Weakening the Zero Emissions Vehicle (ZEV) Mandate could cost the UK economy at least £2.9bn, according to analysis by the UK trade association BEAMA.
The analysis compares the current ZEV mandate, which targets that 80% of UK vehicle sales will be electric vehicles in 2030, with the government’s proposed weakened mandate, which drops the target to 50%. Both scenarios factor a gradual increase in the proportion of ZEV sales through to 2034.
Under the best-case scenario, every foregone EV sale is assumed to be replaced by a hybrid vehicle sale. Even then, Treasury VAT revenues would still be almost £2.9bn lower over the period because hybrid vehicles generate less VAT per sale than EVs.
BEAMA also modelled the impact of lower EV sales before accounting for any replacement hybrid vehicle purchases. On that basis, the reduction in EV sales under a weakened ZEV Mandate could reduce VAT revenues generated from EV sales by up to £16.7bn between 2030 and 2034.
Beyond the impact on VAT revenues, weakening the ZEV Mandate carries wider economic implications. Manufacturers, charging infrastructure providers and supply chain businesses have invested in the UK on the basis of a clear and consistent policy framework supporting the transition to vehicle electrification.
BEAMA is calling on Government to maintain the existing clear and stable trajectory for the ZEV Mandate and avoid policy changes that could undermine business confidence in the UK’s decarbonisation of the transport sector.
Matt Adams, Head of Electrical Transport Systems at BEAMA said:
“You don’t attract investment by moving the goalposts. Businesses have invested in the UK because Government set a clear direction of travel towards electrification. Weakening the ZEV Mandate risks sending the opposite message at exactly the moment Britain should be giving organisations confidence to invest.
“Taken alongside proposals such as eVED, which could cost the economy over £4 billion in its first year, there is a growing risk that businesses receive mixed messages about the pace and direction of the UK’s EV transition. Businesses could be forgiven for wondering whether the UK is still fully committed to the transition it has asked industry to invest behind.”

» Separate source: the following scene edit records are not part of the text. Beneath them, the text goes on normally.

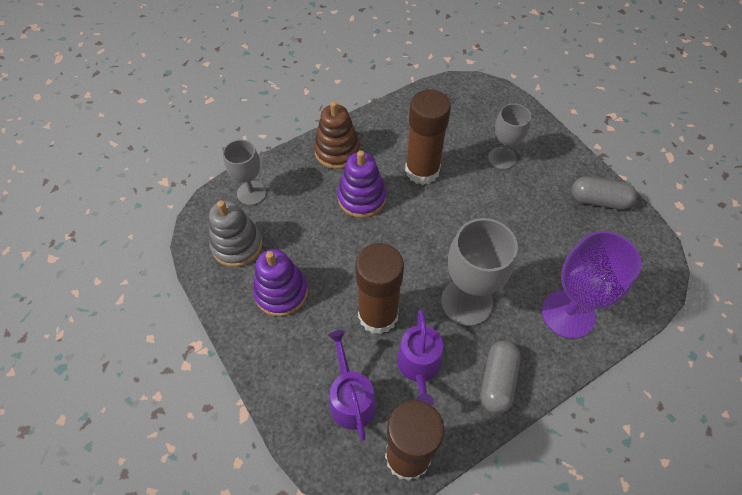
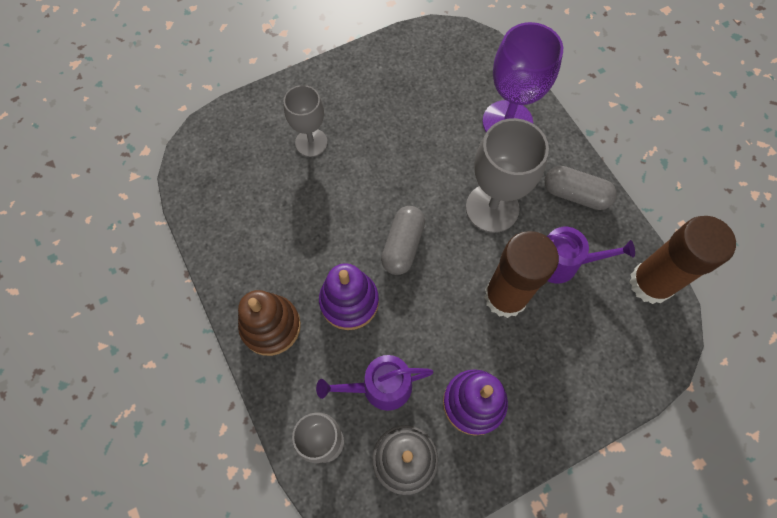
camera: 85 degrees left, 10 degrees up
(351, 398) = (597, 331): purple watering can -> purple watering can (380, 387)
(422, 171) = (317, 229): brown glue stick -> none
(599, 200) = (380, 66): grey capsule -> grey capsule (403, 245)

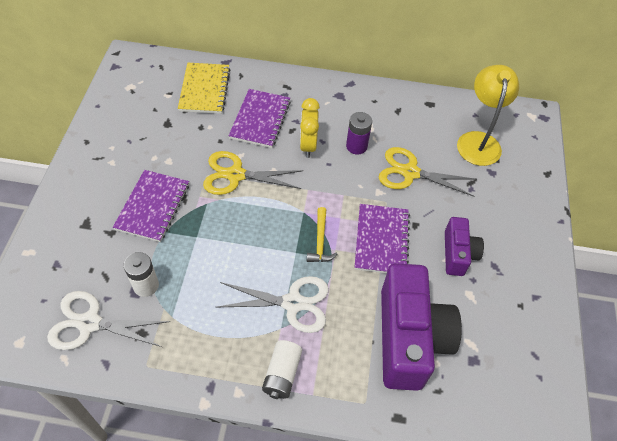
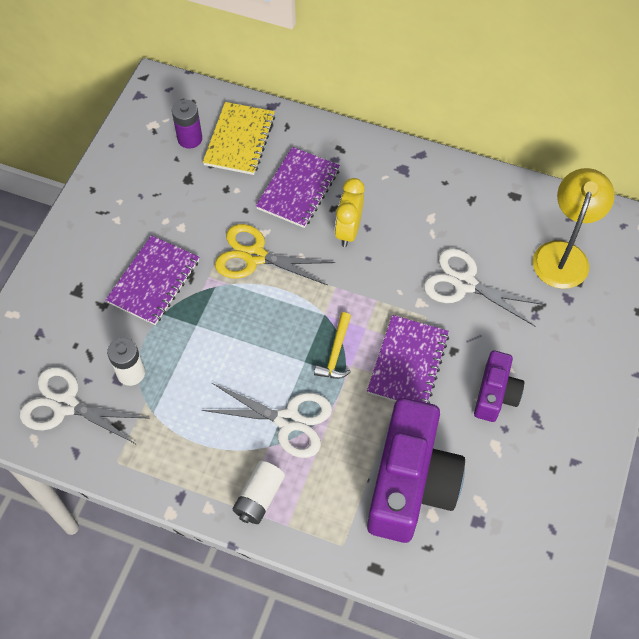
camera: 15 degrees right, 5 degrees up
(356, 146) = (407, 240): purple battery -> purple battery (190, 139)
(410, 172) = (465, 283): yellow scissors -> white scissors

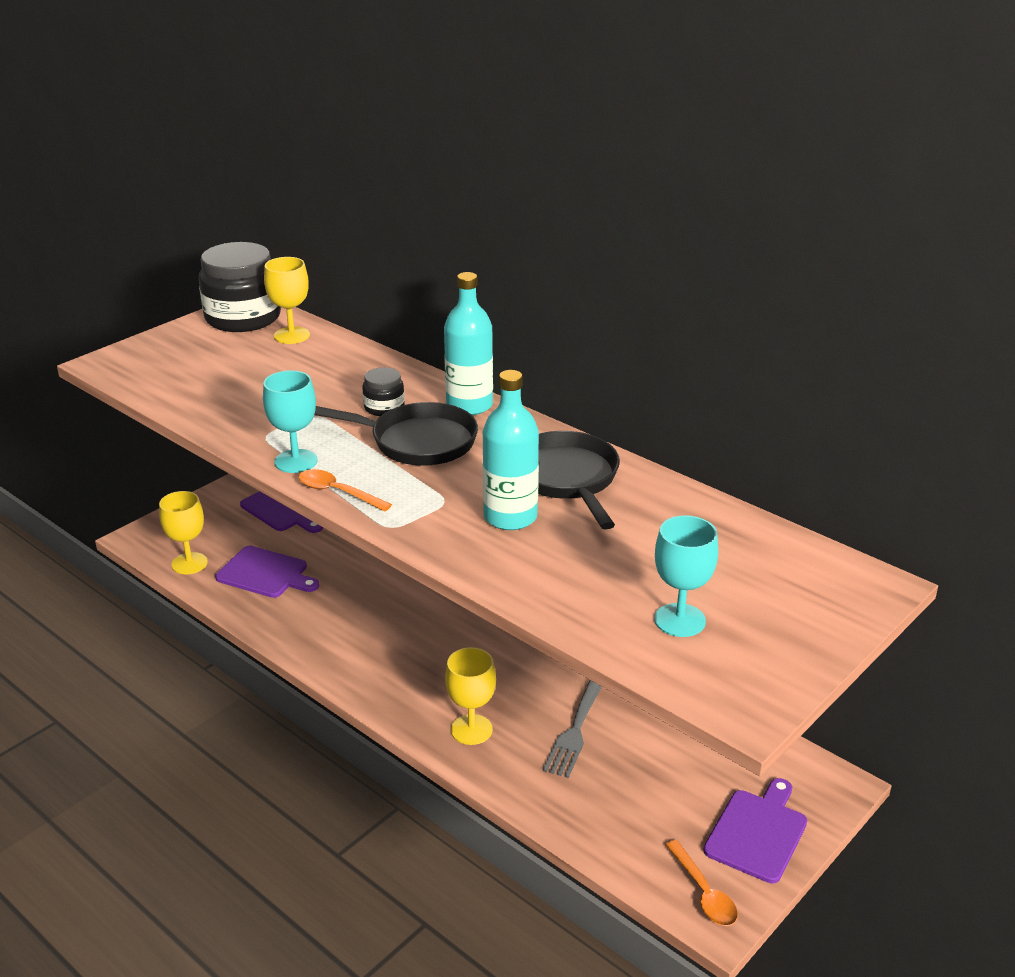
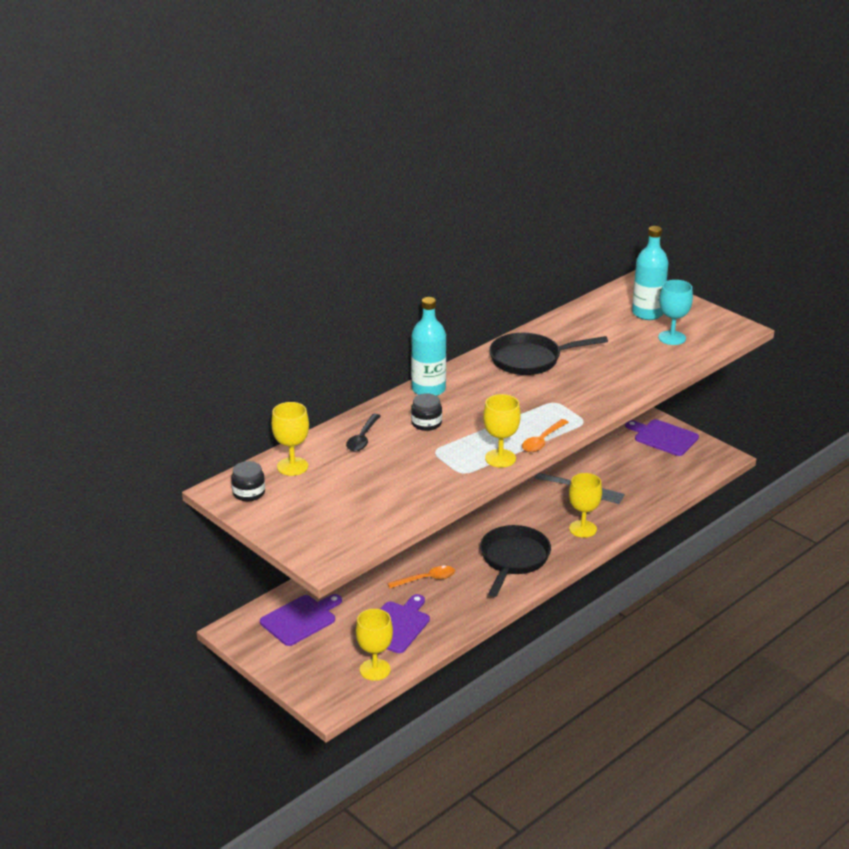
camera: 85 degrees left, 0 degrees up
(243, 318) = (249, 493): black jar -> black jar, size x0.47
(296, 461) = (500, 458): turquoise goblet -> yellow goblet
(349, 370) = (363, 438): none -> black spoon
(416, 442) = (478, 411): black pan -> black pan (513, 559)
(510, 517) = (573, 380): turquoise bottle -> turquoise bottle (647, 313)
(703, 892) = (707, 459): orange spoon -> orange spoon (426, 579)

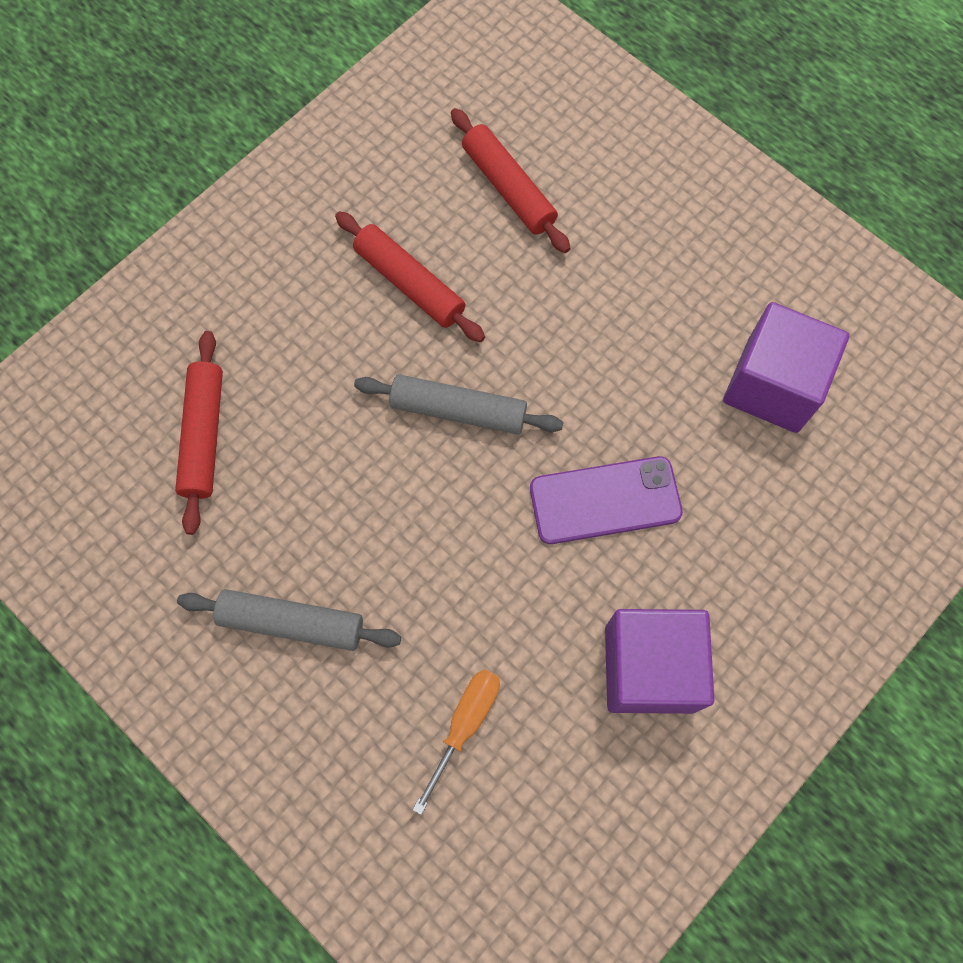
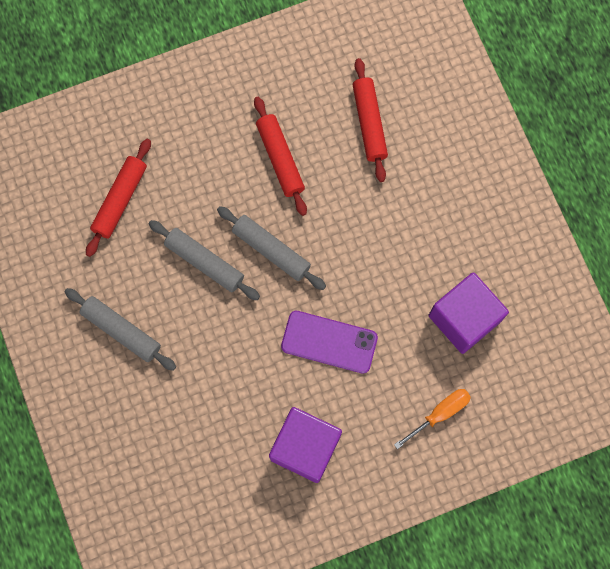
camera: 25 degrees right, 5 degrees up
(370, 468) = (204, 262): none -> grey rolling pin
(464, 725) = (189, 430): orange screwdriver -> orange screwdriver (439, 414)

Richard Earl, Vice President of the Board of Directors and R&D Director at EO Charging said:
“The UK has clear, legally binding net-zero and carbon-budget commitments. Accelerating the electrification of transport is central to meeting these commitments. The ZEV Mandate provides the policy certainty needed to support that transition. Weakening the Mandate now, without presenting a credible alternative pathway, risks undermining both the UK’s decarbonisation commitments and the investment confidence that industry has built around them. It would also risk diluting the UK’s leadership position in electrification and redirecting critically needed investment overseas.”
Jayson Dong – Senior Manager, External Affairs Europe at ABB E-mobility said:
“In an increasingly uncertain economic and political environment, policy stability has become a competitive advantage. The ZEV Mandate provides a clear and predictable framework that enables manufacturers, charging infrastructure providers and investors to plan with confidence, while creating the market conditions in the UK needed to drive innovation, competition, and technological advancement across the transport sector. Any weakening of that certainty slowing down the mobility transition and risks delaying investment decisions at a time when the UK should be reinforcing confidence and fostering growth.”